I live in the UK and have been in Oxycodone ER for 2 years in and off, Jon stop now for a year. I switched to the IR 6 months ago. I have had multiple spinal surgeries, severe Osteoarthritis and developed Fibro, after the 1st surgery.
If it wasn’t for Oxy, I’d have thrown myself off a bridge by now. Reduced fatigue, less pain, it’s been a lifesaver. But, I’m clucking with withdrawals even if I’m later then 1/2 hour with my doses. Plus cannot sleep through without taking one.
Hormones have been a godsend too, testosterone, oestrogen and progesterone.
I managed to quit Citalopram too.
I feel for anyone in the US being restricted, it’s cruel. It’s an insidious condition, I wouldn’t wish it on anyone.
I contracted CFS/ME on 3/21/86. I know this date well because it was the second week of my honeymoon when I landed in St. Thomas. The next 7 years were hell with severe flu-like symptoms without a 5 minute break. I was a programmer at Honeywell in Arizona at the time and they did everything they could to get me fired, thinking I was on drugs. I took every medical test possible from Cigna Health and all came back negative. One doctor at a private clinic experimented on me by giving me gamma globulin shots for a few months. It was the only thing that took away the flu like symptoms. I have told every doctor since but they just shrug it off and never have looked into it. I thought if I could get a few more injections maybe it would be gone. But I will never get the chance.

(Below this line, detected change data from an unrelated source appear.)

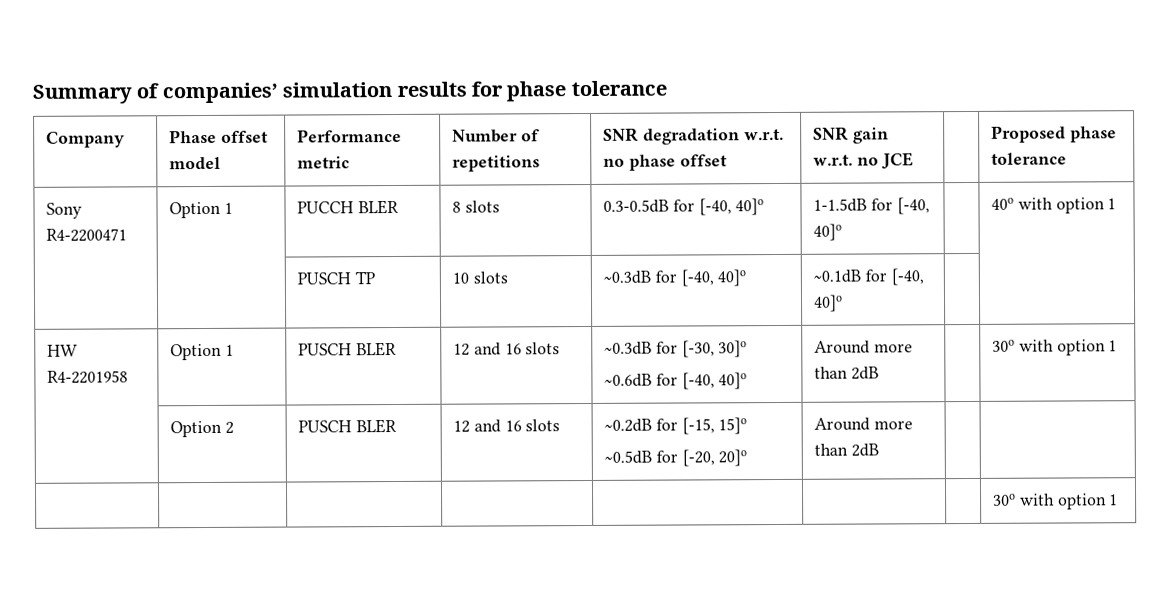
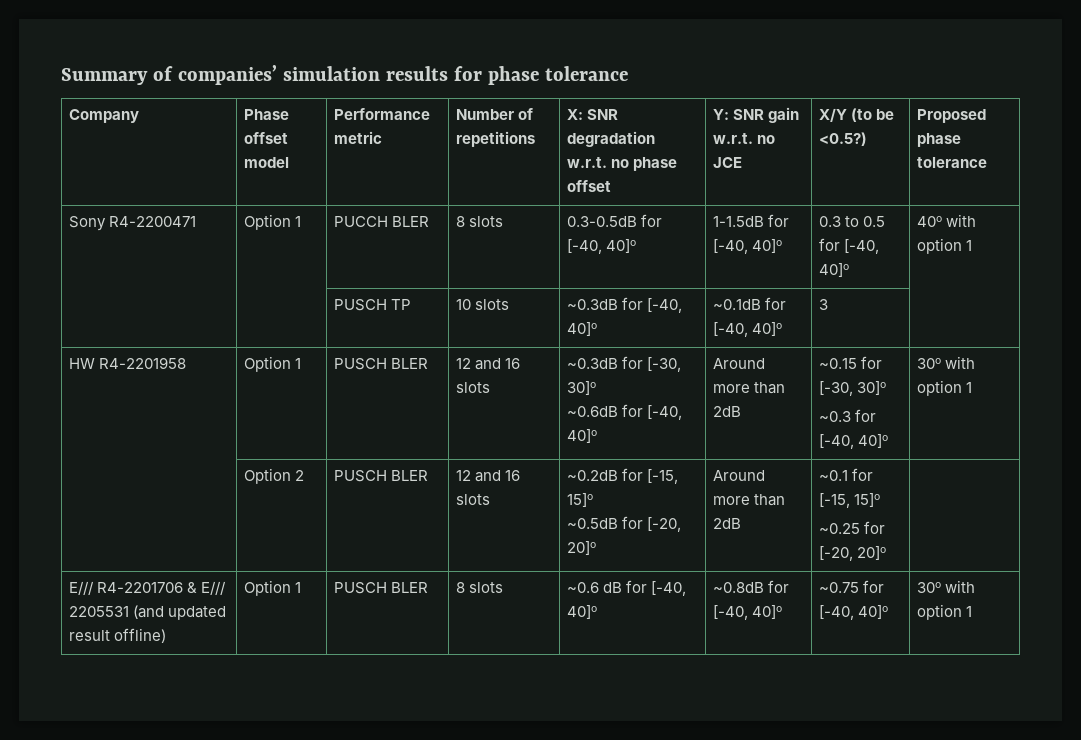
(541, 163) none -> [566,109,583,120] X:
(727, 160) none -> [712,109,729,120] Y:
(914, 161) none -> [818,108,894,122] [818,132,867,146] X/Y (to be <0.5?)
(843, 232) none -> [818,216,885,227] [818,238,879,254] [818,263,849,277] 0.3 to 0.5 for [-40, 40]o
(844, 303) none -> [818,299,828,310] 3
(879, 373) none -> [818,356,882,369] [818,381,886,396] [818,409,876,422] [818,434,888,449] ~0.15 for [-30, 30]o // ~0.3 for [-40, 40]o
(879, 450) | // | | | | | | -> [818,468,873,481] [818,493,880,508] [818,521,885,534] [818,546,886,561] [68,581,226,595] [68,605,226,620] [68,628,166,643] [243,580,301,596] [333,582,428,594] [455,582,503,593] [566,580,686,596] [566,605,597,619] [712,580,789,593] [712,605,782,620] [818,580,884,593] [818,605,888,620] ~0.1 for [-15, 15]o // ~0.25 for [-20, 20]o | // E/// R4-2201706 & E/// 2205531 (and updated result offline) | Option 1 | PUSCH BLER | 8 slots | ~0.6 dB for [-40, 40]o | ~0.8dB for [-40, 40]o | ~0.75 for [-40, 40]o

It has been downhill ever since. I was an athlete in multiple sports. At my peak I attained computer certifications that fewer than 100 people in the world had (MBA, MCSE, MCNA, MCSA, MCNPS, MCNE, ECNE, CNE, MCPS, NETB, NSA, CCENT, CCNA). But I could not be consistent because as I went from doctor to doctor, they would cut me off the opioids, I would miss work or look terrible or go back into the brain fog, and that was the end of that job. I have lost my house, family, reputation, everything. I now live in poverty and was forced to work for myself.
My current doctor (I will provide her name to anyone interested) absolutely will not budge. No pain relief. She has no knowledge of the disease coupled with the typical doctor God complex. She is the fifth doctor I have tried on the Oregon Health Plan and I have to give up. I am trying to find an attorney now that will work on contingency.
Opioids gave me my life back. I was able to get out of bed, the brain fog would clear a bit and I could work. It is so unfortunate that illegal drug use has caused such a crack down on legal responsible use. I am in hell now seeing all my effort as a young man wasted because of this disease. I am facing homelessness and struggling to stay where I am. And the pain is driving me to wonder if this life is worth it anymore.